BSA: body surface area; CVD: cardiovascular disease; BMI: body mass index.

Aortic diameters in dissected and non-dissected aortas

In the healthy controls, the AA diameter was 36 ± 3 mm in the sinus of Valsalva plane and 34 ± 3 mm in the mid-AA plane. After establishing the mean largest diameter of the healthy controls, a diameter of 36 ± 3 mm was recorded.

In the dissection cohort, the diameters of the sinus Valsalva were similar compared to the AA dilatation cohort (44 ± 8 mm vs 43 ± 4 mm; p = 0.2). However, in the mid-AA plane, the diameters differed significantly (51 ± 10 mm vs 40 ± 6 mm; p < 0.001). When comparing the largest diameters between dissection and AA dilatation patients, the difference was significant (52 ± 10 mm vs 44 ± 4 mm; p < 0.001). The AA diameters in both dissection and AA dilatation patients were significantly larger than in the healthy controls (p < 0.001).

In the dissection group, 68 of 102 patients (67%) had the largest AA diameter < 55 mm. Thus, only 33% of the dissected aortas met the criterion for elective surgery. On the contrary, in the AA dilatation group, 5 of 134 patients (4%) had the largest diameter ⩾ 55 mm, with no signs of ATAAD.
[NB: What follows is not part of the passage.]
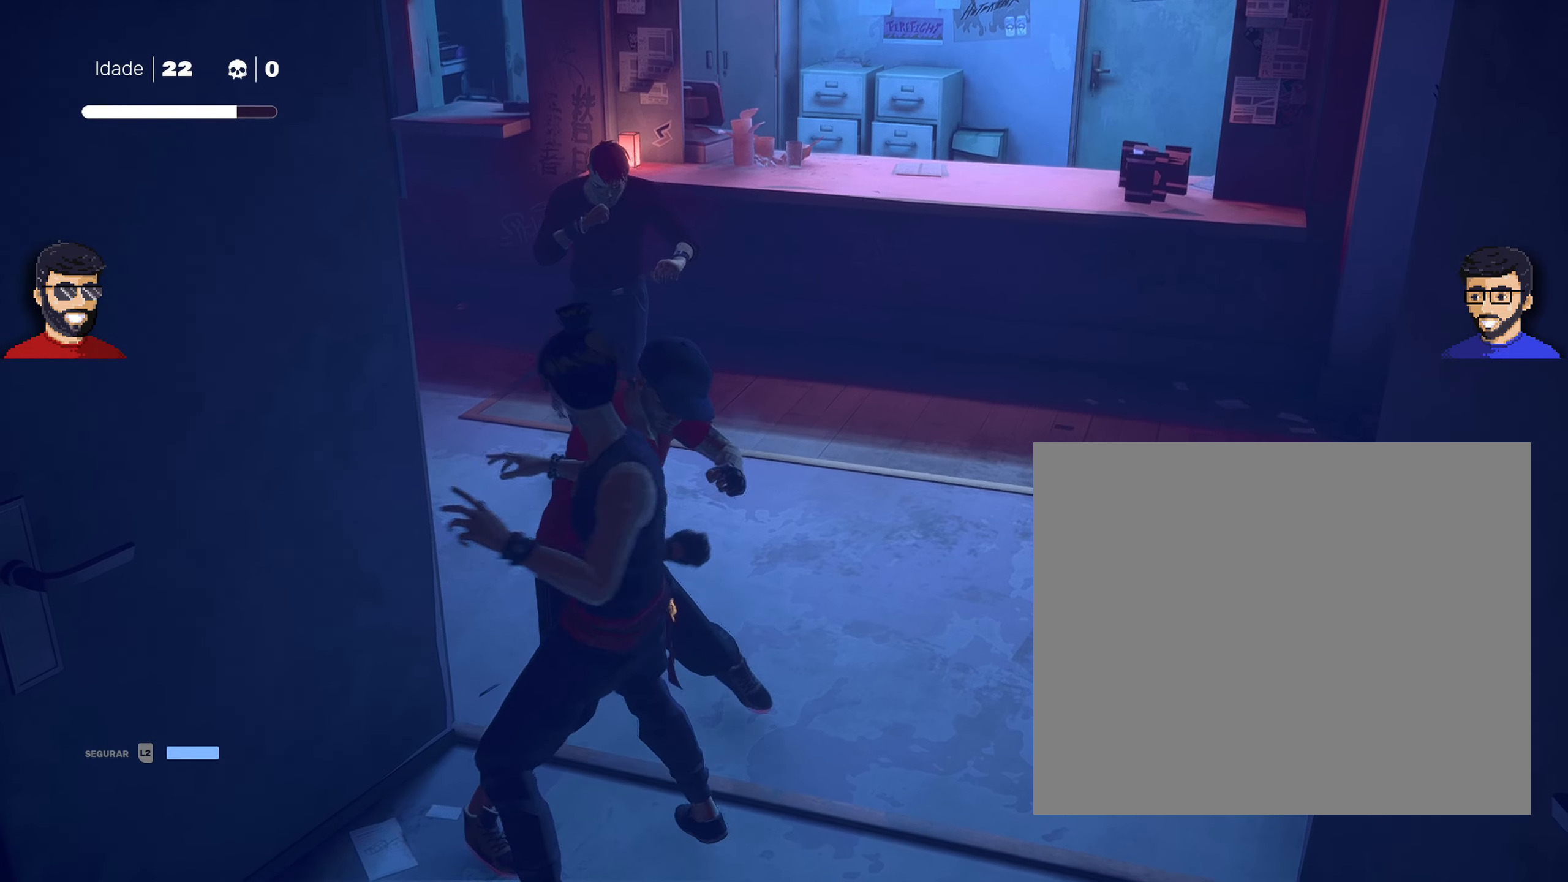
{"buttons": ["R2"], "left_stick": "up-right", "right_stick": "center", "events": [[100, "L1", "up"], [133, "left_stick", "right"], [267, "R2", "down"], [383, "R2", "up"], [400, "left_stick", "up-right"], [433, "R2", "down"]]}
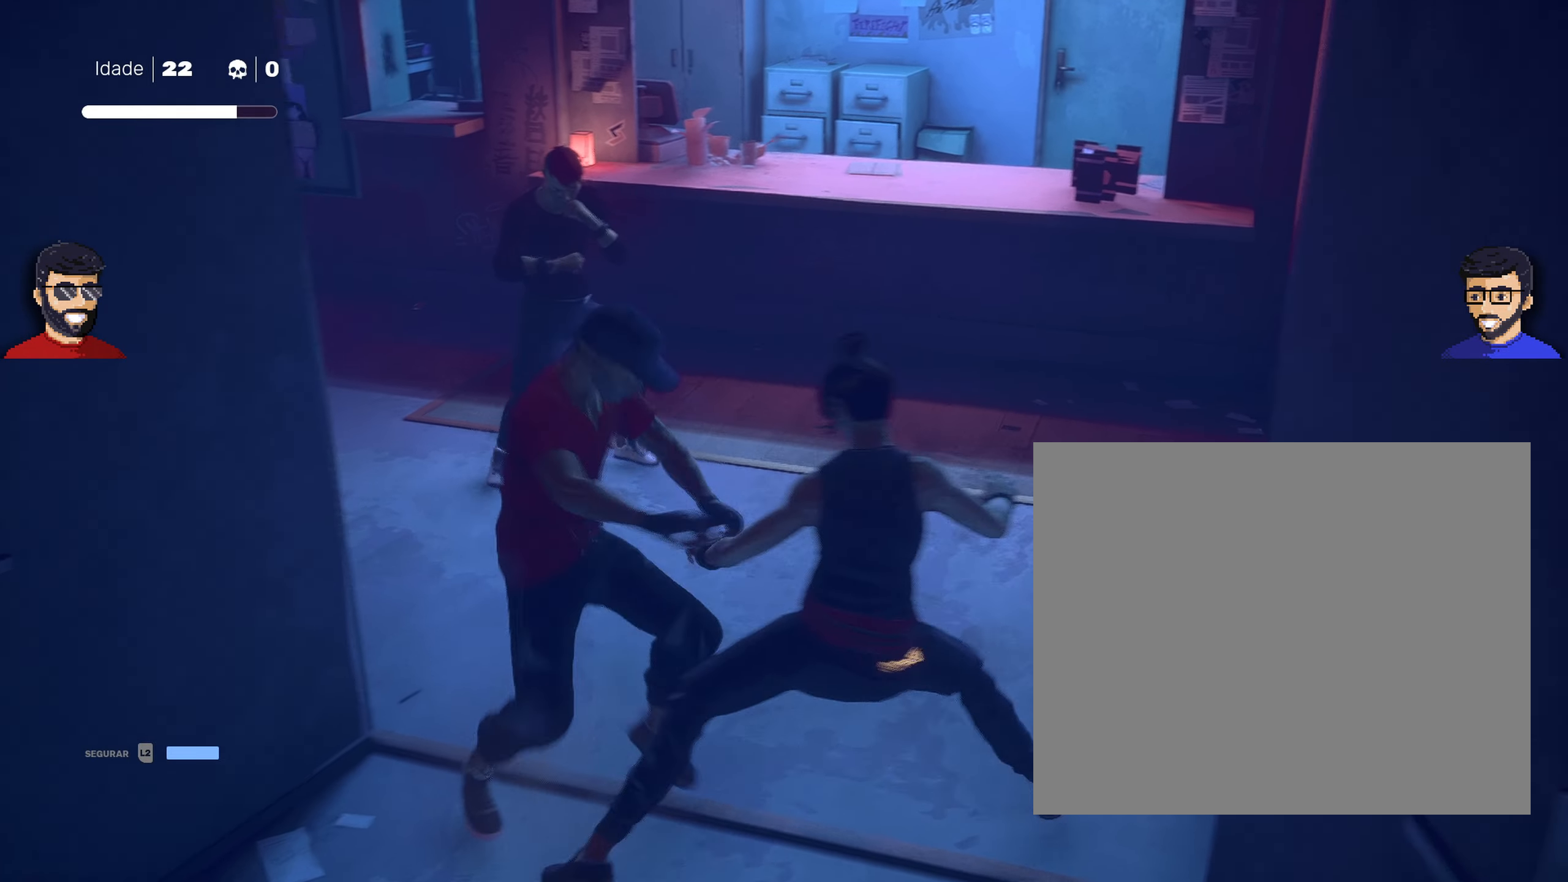
{"buttons": ["L1", "R2"], "left_stick": "up-right", "right_stick": "center", "events": [[233, "L1", "down"]]}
Aortic length in dissected and non-dissected aortas

Both dissection and AA dilatation cohorts had significantly longer AAs compared to the healthy controls (p < 0.001). In addition, between the dissection and AA dilatation cohorts, the AA length differed significantly (110 ± 15 mm vs 97 ± 11 mm; p < 0.001). The mean AA length in the healthy controls was 83 ± 8 mm. Detailed AA dimensions, lengths, and ratios are presented in Table 2.

Table 2.

AA lengths, maximal diameters, and ratios between AA length and patient’s height, AA length and patient’s BSA, and AA maximal diameter and AA length.

	Healthy controls (n = 191)	AA dilatation (n = 134)	Dissection (n = 102)	p
Maximal diameter of the AA (mm)	36 ± 2.6	44 ± 4.4	52 ± 9.5	<0.001
AA length (mm)	83 ± 8.1	97 ± 11.2	110 ± 15	<0.001
AA length/patient`s height (ratio)	0.49 ± 0.05	0.56 ± 0.07	0.61 ± 0.08	<0.001
AA length/BSA (ratio)	45 ± 6.5	50 ± 8.2	54 ± 8.4	<0.001
AA maximum diameter/AA length (ratio)	0.45 ± 0.05	0.46 ± 0.07	0.50 ± 0.10	<0.001

AA: ascending aorta; BSA: body mass index.

The Kruskal–Wallis test was used for the three-group comparison.

In the dissection cohort, 25/102 (25%) patients had a maximal AA diameter < 55 mm and AA length > 110 mm, whereas 16/102 (16%) patients had AA diameter > 55 mm and AA length > 110 mm. Hence, by combining 110 mm AA length and 55 mm diameter, 58% of the dissection patients would have been identified instead of using the AA diameter solely as a cut-off criterion based on which only 33% of the patients met the indication for elective surgery. In the healthy controls, none of the patients (0.0%) had an AA length > 110 mm, while in the AA dilatation group, only 17/134 (13%) had an AA length > 110 mm (Table 3).

Table 3.

Simultaneous prevalence of the AA length and diameter in each study group.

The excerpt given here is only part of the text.